One morning several years ago, I woke up and found myself in a situation that no business owner ever wants to find themselves in: I couldn’t make payroll.
It was right after the holidays and we were seriously behind on our invoice collections. We should’ve had an emergency fund for this very reason, but at the time I did not. As I looked at our bank account, a gut-wrenching feeling came over me. I knew there was no way I could make this payroll on time.
This was a first for me. We had cut it close in the past (like, really close), but miraculously it had always worked out. I was beginning to understand the importance of cash flow, but clearly, I still hadn’t mastered it. This time, not even our line of credit could help us. I didn’t know what to do.
I knew that in a couple weeks, we’d be able to collect the money owed to us from our large commercial clients, and we’d have enough in our account to pay everyone—and then some. But I couldn’t imagine telling our team members they’d have to wait until then to get paid. The majority of people we hire at Student Maid are college students. Pushing a paycheck back a couple weeks could mean not having any money at all. Most of our team members have told us they live paycheck to paycheck, and the money they make at Student Maid pays not only for their classes and their rent, but also for their everyday essentials like food and gas.
I felt like the worst leader ever. I couldn’t let our people miss a payday.
After some brainstorming, I came up with an idea that could work, but it would still require a major sacrifice: I’d ask our leadership team to hold off on getting their paychecks, and I’d hold off on getting mine as well. If we could all wait a couple weeks, there would be enough in the account to pay each one of our team members on time.
I knew this solution wasn’t the best—our leadership team had bills to pay too—but because we work full-time, we were more likely to be in a better financial position than anyone else in the company. I reasoned that it was better for us to suffer a little than have our team members suffer a lot. Knowing it would still be a major sacrifice for them, I thought of a way to make it a win-win: I would pay the leadership team a little extra on their next checks as a thank you for delaying their pay.
I called an emergency meeting with the leaders in my company. When I broke the news that we didn’t have enough money in our account, I thought they’d be devastated, but they immediately went into problem-solving mode.
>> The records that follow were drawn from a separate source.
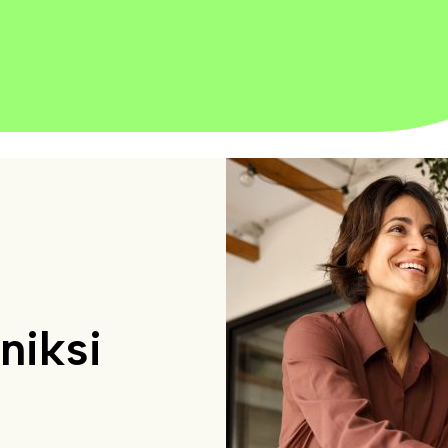
niksi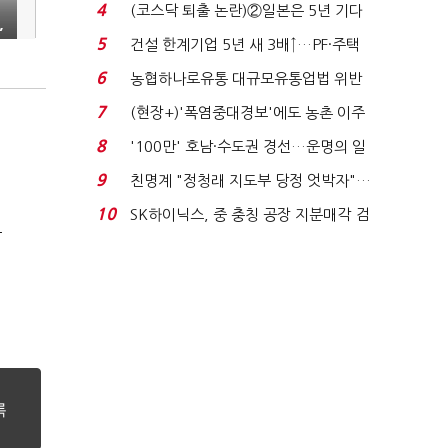
원 간 성과급 불...
4
(코스닥 퇴출 논란)②일본은 5년 기다
,
려주는데 우리는 ...
5
건설 한계기업 5년 새 3배↑…PF·주택
침체에 재무 ...
6
농협하나로유통 대규모유통업법 위반
적발…공정위, 과...
7
(현장+)'폭염중대경보'에도 농촌 이주
노동자는 강행군…'야...
8
'100만' 호남·수도권 경선…운명의 일
주일
9
친명계 "정청래 지도부 당정 엇박자"…
친청계 "신천지 오...
10
SK하이닉스, 중 충칭 공장 지분매각 검
극
토?…“확정된 바...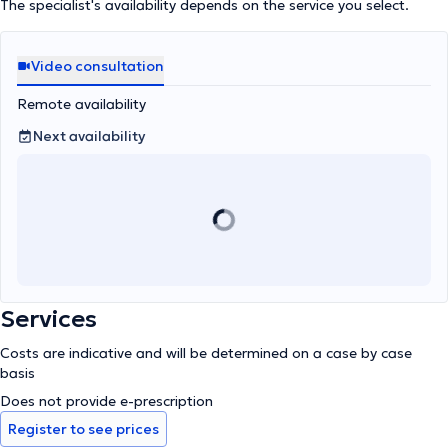
The specialist's availability depends on the service you select.
Video consultation
Remote availability
Next availability
Services
Costs are indicative and will be determined on a case by case
basis
Does not provide e-prescription
Register to see prices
They too wanted to make sure our team members got paid on time. I presented my potential solution, expecting they might be upset about the possibility of holding their pay, but it was quite the opposite: Before I could even finish my sentence, one said, “I’m in. I’ll hold my pay. And I don’t want a bonus.”
The others began to chime in, too, saying, “So will I,” and, “Sure, I’ll push mine back, too.” Only one person said she couldn’t, and it was solely because she couldn’t afford to. She really wanted to help, but she was facing major financial challenges of her own. As soon as she opened up to us, one member of the leadership team said she wanted her bonus to go to her—to the person who was struggling.
Before the meeting, I had been a nervous wreck, not knowing how we would pay the people in our company. But in less than an hour, we had a solution, our team members would be taken care of, and the leadership team had also taken care of one of our leaders who couldn’t afford to help. Our team members were paid right on time, and they never even felt the slightest hiccup. Incredible, right?
When people feel taken care of, they take care of those around them. Period.
Hope this story inspires you as much as it inspires me. When push comes to shove, will the people on your team take care of one another?